To guard against a backlash in the Bible Belt, applicants had to be 18 to 26 years old and respectable: a full-time student, or a wife and mother, or someone holding a full-time job. They were put through boot-camp training and Dale Carnegie personal development courses, originally paid $15 per game (before taxes), and barred from being seen in costume with alcohol, gum or cigarettes.
In the dressing room before each game, she told Texas Monthly in 2015, “we’d lock pinkies and say the Lord’s Prayer.”
The cheerleaders would also double as good-will ambassadors. Ms. Mitchell would accompany them on morale-boosting visits to hospitals and nursing homes, and to entertain troops abroad.
They were not without their critics. John Madden, when he was the coach of the Oakland Raiders, complained that the emphasis in sports coverage had shifted to “choreographers instead of coaches.” One reader complained to the advice columnist Ann Landers about the “older, sexier and more naked cheerleaders” being enlisted to energize spectators.
But Ms.
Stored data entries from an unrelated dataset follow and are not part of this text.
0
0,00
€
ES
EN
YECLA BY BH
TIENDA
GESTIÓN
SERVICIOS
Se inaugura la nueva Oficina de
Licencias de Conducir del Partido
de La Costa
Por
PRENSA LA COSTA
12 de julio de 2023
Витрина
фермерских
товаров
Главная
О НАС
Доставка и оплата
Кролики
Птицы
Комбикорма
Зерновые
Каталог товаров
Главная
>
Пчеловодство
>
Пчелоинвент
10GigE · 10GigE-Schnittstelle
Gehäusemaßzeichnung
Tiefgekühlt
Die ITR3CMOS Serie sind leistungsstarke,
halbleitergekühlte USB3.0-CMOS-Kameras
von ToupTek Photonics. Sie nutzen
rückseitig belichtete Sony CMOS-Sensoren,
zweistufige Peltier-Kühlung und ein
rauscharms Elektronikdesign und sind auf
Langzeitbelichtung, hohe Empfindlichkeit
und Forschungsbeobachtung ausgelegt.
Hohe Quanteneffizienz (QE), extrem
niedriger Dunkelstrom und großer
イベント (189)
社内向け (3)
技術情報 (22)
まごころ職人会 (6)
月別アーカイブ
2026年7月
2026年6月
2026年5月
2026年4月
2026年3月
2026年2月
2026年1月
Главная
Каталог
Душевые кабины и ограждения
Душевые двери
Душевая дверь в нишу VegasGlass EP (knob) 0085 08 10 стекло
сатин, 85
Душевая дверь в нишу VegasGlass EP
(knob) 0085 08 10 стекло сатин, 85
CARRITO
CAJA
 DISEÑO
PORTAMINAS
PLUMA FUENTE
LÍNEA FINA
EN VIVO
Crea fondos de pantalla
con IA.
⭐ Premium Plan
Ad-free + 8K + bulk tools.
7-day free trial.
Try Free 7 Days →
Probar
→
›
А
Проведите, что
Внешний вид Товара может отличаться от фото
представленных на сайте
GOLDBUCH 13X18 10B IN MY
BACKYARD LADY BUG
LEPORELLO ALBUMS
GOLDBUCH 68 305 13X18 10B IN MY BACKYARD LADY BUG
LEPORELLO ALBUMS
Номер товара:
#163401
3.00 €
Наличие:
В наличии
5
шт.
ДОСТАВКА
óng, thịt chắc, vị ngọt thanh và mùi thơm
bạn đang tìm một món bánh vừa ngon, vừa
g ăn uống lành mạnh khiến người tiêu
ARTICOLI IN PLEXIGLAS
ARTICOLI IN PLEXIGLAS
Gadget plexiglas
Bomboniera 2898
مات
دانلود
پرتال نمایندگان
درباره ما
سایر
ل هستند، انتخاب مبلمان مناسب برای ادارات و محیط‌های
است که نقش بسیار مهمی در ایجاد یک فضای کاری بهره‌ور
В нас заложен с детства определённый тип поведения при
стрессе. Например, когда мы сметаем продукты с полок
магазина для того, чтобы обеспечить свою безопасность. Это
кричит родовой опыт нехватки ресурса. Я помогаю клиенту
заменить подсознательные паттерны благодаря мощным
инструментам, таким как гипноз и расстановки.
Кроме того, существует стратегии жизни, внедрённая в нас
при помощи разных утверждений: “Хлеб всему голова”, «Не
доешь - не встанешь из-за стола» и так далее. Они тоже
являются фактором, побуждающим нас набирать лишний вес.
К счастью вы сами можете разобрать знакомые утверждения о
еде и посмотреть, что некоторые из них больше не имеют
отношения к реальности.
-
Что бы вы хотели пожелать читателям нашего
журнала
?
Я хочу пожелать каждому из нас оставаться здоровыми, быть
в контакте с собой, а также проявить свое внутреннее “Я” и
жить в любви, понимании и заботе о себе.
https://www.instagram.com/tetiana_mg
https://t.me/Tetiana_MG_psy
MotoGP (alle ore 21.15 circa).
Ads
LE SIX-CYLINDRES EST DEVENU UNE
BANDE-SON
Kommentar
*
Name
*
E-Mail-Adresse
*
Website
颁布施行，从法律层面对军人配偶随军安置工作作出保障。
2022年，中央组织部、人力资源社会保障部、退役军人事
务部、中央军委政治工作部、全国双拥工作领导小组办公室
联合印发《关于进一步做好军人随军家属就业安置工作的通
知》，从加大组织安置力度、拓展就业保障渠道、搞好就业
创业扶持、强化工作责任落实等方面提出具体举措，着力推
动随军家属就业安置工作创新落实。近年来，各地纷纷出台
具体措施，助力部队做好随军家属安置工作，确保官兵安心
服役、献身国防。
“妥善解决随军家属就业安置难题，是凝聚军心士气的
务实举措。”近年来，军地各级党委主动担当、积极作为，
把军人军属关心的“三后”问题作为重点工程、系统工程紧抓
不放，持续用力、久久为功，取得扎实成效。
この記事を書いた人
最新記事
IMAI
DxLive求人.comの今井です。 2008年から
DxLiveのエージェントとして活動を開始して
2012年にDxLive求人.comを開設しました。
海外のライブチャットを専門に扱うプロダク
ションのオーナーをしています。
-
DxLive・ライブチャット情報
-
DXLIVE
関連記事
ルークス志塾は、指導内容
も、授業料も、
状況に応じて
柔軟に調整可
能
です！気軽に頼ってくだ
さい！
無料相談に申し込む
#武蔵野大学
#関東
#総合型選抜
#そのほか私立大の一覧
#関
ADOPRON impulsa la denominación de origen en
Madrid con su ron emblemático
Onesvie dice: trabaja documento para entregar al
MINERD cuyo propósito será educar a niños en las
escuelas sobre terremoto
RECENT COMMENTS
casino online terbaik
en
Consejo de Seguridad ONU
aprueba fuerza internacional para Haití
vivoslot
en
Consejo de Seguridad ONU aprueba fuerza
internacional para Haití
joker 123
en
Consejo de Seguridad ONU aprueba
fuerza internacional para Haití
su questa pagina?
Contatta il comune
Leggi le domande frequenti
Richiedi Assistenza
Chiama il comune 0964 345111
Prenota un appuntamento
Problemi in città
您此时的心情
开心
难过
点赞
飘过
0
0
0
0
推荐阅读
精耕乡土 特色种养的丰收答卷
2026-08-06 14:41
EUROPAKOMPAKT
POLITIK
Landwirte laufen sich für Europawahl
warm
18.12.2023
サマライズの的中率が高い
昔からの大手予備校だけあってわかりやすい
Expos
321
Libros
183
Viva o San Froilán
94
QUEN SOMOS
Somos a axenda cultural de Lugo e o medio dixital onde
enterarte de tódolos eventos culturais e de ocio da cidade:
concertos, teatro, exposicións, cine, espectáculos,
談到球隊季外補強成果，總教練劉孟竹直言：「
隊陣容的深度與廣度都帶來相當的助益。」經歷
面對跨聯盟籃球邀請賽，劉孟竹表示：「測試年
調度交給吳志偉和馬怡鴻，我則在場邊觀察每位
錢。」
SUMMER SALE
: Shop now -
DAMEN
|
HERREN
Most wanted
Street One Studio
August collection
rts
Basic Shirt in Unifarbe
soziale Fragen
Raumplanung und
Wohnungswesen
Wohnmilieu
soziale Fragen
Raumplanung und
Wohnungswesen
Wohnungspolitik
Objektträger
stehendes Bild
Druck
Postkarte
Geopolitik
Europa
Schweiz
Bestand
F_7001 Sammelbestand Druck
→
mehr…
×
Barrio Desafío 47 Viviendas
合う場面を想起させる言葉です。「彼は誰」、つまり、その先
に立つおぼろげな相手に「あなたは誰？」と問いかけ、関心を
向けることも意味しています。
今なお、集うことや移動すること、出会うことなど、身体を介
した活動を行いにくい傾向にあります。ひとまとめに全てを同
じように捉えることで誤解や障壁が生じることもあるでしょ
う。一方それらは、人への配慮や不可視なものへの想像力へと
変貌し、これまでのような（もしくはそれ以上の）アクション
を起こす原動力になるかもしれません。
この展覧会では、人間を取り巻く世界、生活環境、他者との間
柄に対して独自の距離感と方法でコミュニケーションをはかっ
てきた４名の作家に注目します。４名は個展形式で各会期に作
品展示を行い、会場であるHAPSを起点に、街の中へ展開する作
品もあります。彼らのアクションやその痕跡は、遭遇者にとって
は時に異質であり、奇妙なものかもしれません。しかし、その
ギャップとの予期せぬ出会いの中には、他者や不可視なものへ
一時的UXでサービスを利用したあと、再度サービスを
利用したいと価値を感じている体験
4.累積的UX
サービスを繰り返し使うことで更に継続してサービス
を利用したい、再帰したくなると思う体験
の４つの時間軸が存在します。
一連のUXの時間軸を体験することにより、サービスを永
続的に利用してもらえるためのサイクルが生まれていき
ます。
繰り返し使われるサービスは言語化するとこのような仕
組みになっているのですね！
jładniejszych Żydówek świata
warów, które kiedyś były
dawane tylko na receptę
Mitchell had ready responses.
“I would call after I’d get a letter and ask what the letter writer had been doing on Christmas Eve,” she was quoted as saying in “The Dallas Cowboys: The Outrageous History of the Biggest, Loudest, Most Hated, Best Loved Football Team in America” (2012), by Joe Nick Patoski. “Then I would tell them there were 12 girls who were in the DMZ in Korea performing in minus-20-degree weather serving their country.”
She continued, “When we’d go into a radar site or to a mess hall, I would tell the girls, ‘Now I want you to go and find the pimpliest, ugliest boy in this place, because he’s the one who needs you the most.’”
Suzanne Mitchell was born on July 7, 1943, in Fort Worth, to Willis Wilson Mitchell, a commercial pilot, and the former Nell Mitcham, a nurse.
She graduated from the University of Oklahoma with a degree in journalism. She married after college and moved with her husband (they divorced after several years) to New York, where she worked for the magazine publisher Ziff Davis and an ad agency and did public relations for the United States Olympic Ski Team.
When Schramm called her in the mid-1970s (she had been referred to him), she was a New York Jets fan and had never heard of him. But she agreed to a job interview.
“He asked me what I wanted to be in five years,” she recalled in the Texas Monthly interview. “I said, ‘Well, your chair looks pretty comfortable.’ He slammed his fist on the desk and he said, ‘You are hired.’”
Ms. Mitchell remained with the Cowboys as director of the cheerleaders from 1976 until the team was bought by Jerry Jones in 1989. After that, she held other jobs, far from football, but remained in touch with some of her former cheerleaders, who would remind her that she had succeeded in transforming the aspirations of many a young woman.
“I understand,” she once said, “that where little girls used to dream of being Miss America, now they dream about becoming a cheerleader for the Cowboys.”